MATERIAL FOR THIS TASK:
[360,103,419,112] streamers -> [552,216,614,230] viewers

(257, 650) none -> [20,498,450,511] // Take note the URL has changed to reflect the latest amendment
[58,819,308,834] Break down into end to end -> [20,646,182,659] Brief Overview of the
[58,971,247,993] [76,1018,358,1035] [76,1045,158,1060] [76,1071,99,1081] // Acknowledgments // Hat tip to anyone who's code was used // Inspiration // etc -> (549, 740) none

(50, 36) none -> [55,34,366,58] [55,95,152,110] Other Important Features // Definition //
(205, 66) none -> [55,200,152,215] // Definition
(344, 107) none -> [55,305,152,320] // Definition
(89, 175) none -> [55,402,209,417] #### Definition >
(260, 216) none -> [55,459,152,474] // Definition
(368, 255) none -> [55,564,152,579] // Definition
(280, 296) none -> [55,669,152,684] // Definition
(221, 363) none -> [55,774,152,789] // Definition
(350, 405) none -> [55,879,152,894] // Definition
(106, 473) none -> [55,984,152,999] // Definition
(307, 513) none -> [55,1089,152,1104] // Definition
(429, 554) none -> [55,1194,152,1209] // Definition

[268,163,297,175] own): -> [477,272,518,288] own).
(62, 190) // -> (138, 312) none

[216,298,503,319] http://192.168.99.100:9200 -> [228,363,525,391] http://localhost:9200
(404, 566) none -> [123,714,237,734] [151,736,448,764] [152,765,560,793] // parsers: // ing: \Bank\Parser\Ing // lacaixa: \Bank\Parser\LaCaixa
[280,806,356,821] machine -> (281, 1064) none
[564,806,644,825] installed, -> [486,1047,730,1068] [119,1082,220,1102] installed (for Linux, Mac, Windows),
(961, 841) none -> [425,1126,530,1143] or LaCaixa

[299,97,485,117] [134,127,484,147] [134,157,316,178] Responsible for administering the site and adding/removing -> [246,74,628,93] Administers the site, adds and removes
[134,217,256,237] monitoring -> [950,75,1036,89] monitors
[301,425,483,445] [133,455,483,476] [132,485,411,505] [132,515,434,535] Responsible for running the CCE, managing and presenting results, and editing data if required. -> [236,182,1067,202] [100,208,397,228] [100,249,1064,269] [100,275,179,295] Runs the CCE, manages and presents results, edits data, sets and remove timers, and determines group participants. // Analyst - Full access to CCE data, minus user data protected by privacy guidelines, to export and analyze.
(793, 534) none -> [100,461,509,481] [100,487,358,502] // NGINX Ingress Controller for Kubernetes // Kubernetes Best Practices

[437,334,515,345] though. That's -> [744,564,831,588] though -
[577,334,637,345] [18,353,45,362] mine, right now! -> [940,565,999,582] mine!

WHAT IS REQUIRED: Please give the number of lines above containing "Definition" and nothing else.

SOLUTION FOR THIS EXERCISE: 12